Jean-Marc a signalé des sites en cours de route – des magasins de bonbons, des magasins de bagels, sa salle de cinéma préférée, du genre avec des sièges en velours déchiré et des sols collants avec du beurre de pop-corn rassis. J’étais déjà allé à Montréal plusieurs fois, mais c’était la première fois que je faisais un tour à vélo. Il a fait signe aux gens alors que nous passions à vélo, s’arrêtant plusieurs fois pour saluer des amis locaux, près de la poste, devant une boulangerie portugaise, dans un magasin de chaussures où j’ai trouvé une paire d’espadrilles à acheter.
J’étais en sueur et empourpré au moment où nous avons atteint l’adresse d’enfance de Leonard Cohen sur la rue Belmont à Westmount, une enclave verdoyante de Montréal. Nous nous sommes assis sur les marches de la maison en briques, avons posé pour des photos, récité des strophes de chansons sélectionnées. J’ai partagé une histoire sur la rencontre avec Cohen à la bar-mitsva d’un cousin dans une synagogue de West LA, près de 13 ans plus tôt, et sur la façon dont la belle-grand-mère de mon mari de l’époque m’a réprimandé de ne pas l’avoir saluée en premier. À l’approche du coucher du soleil, Jean-Marc a gracieusement offert mon interprétation en direct et impromptue de «So Long, Marianne», une version garantie de se classer dernière dans un concours de chant mondial. « Très belle ! » plaisanta-t-il.
Nous sommes restés en contact après cela. On échangeait des textos, des e-mails. L’été dernier, alors que le coronavirus continuait de faire son apparition, je me suis retrouvé dans un restaurant en plein air à Malibu où Jean-Marc dînait avec des amis.
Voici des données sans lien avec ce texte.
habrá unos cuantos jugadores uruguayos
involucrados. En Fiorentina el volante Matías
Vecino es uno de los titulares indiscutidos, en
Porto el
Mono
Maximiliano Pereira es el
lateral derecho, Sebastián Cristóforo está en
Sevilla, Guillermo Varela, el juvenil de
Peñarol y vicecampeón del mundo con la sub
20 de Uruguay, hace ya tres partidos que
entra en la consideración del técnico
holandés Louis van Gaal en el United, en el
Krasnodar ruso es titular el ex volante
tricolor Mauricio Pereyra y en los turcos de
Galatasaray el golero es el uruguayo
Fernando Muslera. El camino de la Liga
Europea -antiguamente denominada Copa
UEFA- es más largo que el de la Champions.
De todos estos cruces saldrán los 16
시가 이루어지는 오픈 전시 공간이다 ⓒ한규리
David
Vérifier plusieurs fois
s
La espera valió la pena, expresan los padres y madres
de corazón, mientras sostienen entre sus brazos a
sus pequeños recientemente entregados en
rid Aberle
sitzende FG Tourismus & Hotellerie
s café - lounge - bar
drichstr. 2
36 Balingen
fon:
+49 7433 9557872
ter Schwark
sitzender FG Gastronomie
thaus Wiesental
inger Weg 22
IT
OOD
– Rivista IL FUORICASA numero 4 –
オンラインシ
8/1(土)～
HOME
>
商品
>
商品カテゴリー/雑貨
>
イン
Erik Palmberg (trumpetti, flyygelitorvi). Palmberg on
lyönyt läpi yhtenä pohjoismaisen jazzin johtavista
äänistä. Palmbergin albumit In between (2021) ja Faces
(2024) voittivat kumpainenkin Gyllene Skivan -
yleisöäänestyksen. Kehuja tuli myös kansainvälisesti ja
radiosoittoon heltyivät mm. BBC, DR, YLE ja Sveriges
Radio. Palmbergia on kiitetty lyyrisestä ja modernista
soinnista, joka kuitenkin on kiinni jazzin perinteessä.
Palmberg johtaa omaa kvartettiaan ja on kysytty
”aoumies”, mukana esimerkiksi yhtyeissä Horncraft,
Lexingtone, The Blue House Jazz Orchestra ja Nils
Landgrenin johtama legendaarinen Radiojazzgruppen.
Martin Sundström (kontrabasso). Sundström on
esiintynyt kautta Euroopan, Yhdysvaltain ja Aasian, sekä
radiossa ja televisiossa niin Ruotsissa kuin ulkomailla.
Il m’a invité à le rejoindre et nous nous sommes souvenus de Careyes, de Montréal et de mes capacités médiocres à faire du vélo. Il m’a mis au courant de son projet John et Yoko, un film qu’il avait tellement hâte de faire.
À un moment donné ce soir-là, j’ai rappelé à Jean-Marc que Filippo Brignone, le fondateur d’Arte Careyes, avait encore le prix Jean-Marc pour avoir participé en tant que mentor artistique au festival. D’une manière ou d’une autre, dans la précipitation pour se rendre à l’aéroport, le prix avait été laissé de côté.
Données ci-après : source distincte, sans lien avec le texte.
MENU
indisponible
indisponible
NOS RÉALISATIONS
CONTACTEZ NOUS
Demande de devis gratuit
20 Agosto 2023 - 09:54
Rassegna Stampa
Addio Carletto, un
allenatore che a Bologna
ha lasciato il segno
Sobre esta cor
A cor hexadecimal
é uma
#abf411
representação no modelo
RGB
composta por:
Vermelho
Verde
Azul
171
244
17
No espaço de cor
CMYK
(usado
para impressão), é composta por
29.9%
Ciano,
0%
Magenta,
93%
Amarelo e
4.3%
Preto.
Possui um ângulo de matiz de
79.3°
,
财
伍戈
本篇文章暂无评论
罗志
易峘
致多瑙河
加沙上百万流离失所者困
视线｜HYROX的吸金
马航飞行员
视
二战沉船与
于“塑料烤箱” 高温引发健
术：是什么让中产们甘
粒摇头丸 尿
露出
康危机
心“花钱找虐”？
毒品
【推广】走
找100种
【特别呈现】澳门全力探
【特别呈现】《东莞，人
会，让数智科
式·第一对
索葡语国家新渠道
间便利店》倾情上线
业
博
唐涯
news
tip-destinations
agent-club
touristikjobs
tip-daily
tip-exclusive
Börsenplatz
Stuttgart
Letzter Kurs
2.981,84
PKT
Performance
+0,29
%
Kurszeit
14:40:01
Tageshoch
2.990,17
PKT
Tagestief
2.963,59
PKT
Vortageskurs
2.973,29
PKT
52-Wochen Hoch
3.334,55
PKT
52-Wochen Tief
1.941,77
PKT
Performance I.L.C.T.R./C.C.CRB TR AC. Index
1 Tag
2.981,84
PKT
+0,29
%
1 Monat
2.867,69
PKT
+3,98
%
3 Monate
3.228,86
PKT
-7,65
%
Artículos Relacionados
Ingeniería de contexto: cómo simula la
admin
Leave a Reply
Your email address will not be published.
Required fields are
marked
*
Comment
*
« Philippo veut que vous veniez lui rendre visite », lui ai-je dit. « Vous avez une invitation ouverte à rester chez lui. »
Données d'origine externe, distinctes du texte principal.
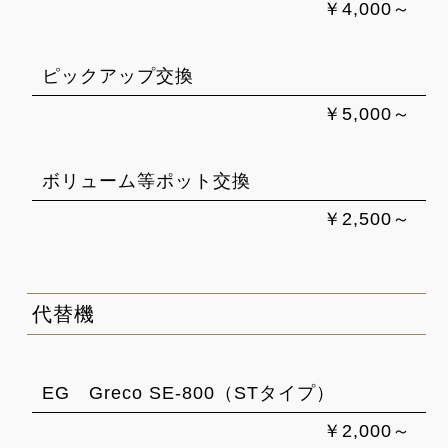
￥4,000～
ピックアップ交換
￥5,000～
ボリューム等ポット交換
￥2,500～
代替機
EG Greco SE-800（STタイプ）
￥2,000～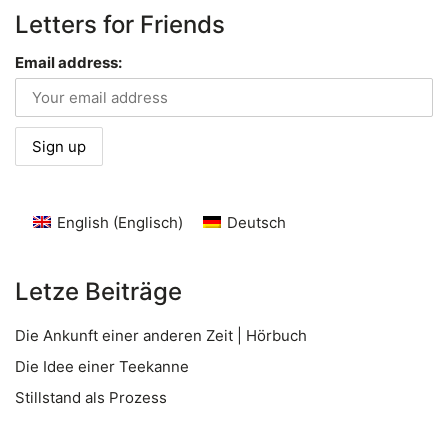
Letters for Friends
Email address:
English
(
Englisch
)
Deutsch
Letze Beiträge
Die Ankunft einer anderen Zeit | Hörbuch
Die Idee einer Teekanne
Stillstand als Prozess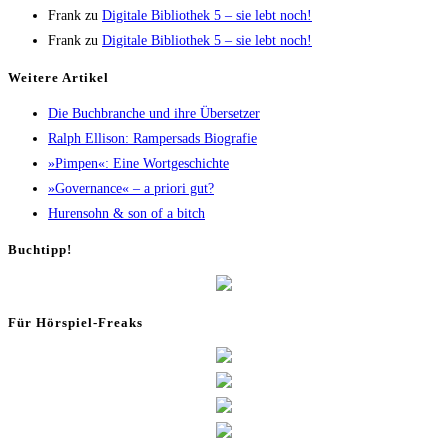
Frank
zu
Digi­ta­le Biblio­thek 5 – sie lebt noch!
Frank
zu
Digi­ta­le Biblio­thek 5 – sie lebt noch!
Wei­te­re Artikel
Die Buch­bran­che und ihre Übersetzer
Ralph Elli­son: Ram­pers­ads Biografie
»Pim­pen«: Eine Wortgeschichte
»Gover­nan­ce« – a prio­ri gut?
Huren­sohn & son of a bitch
Buch­tipp!
Für Hör­spiel-Freaks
Jean-Marc hocha la tête, sourit. Autour de nous, l’air de l’océan s’est refroidi. La pandémie, la politique, la mort – les deux dernières années ont été difficiles pour beaucoup d’entre nous. Mais un sentiment de promesse était à l’horizon.
« J’ai hâte de retourner à Careyes, a déclaré Jean-Marc. « Je veux. Et je le ferai.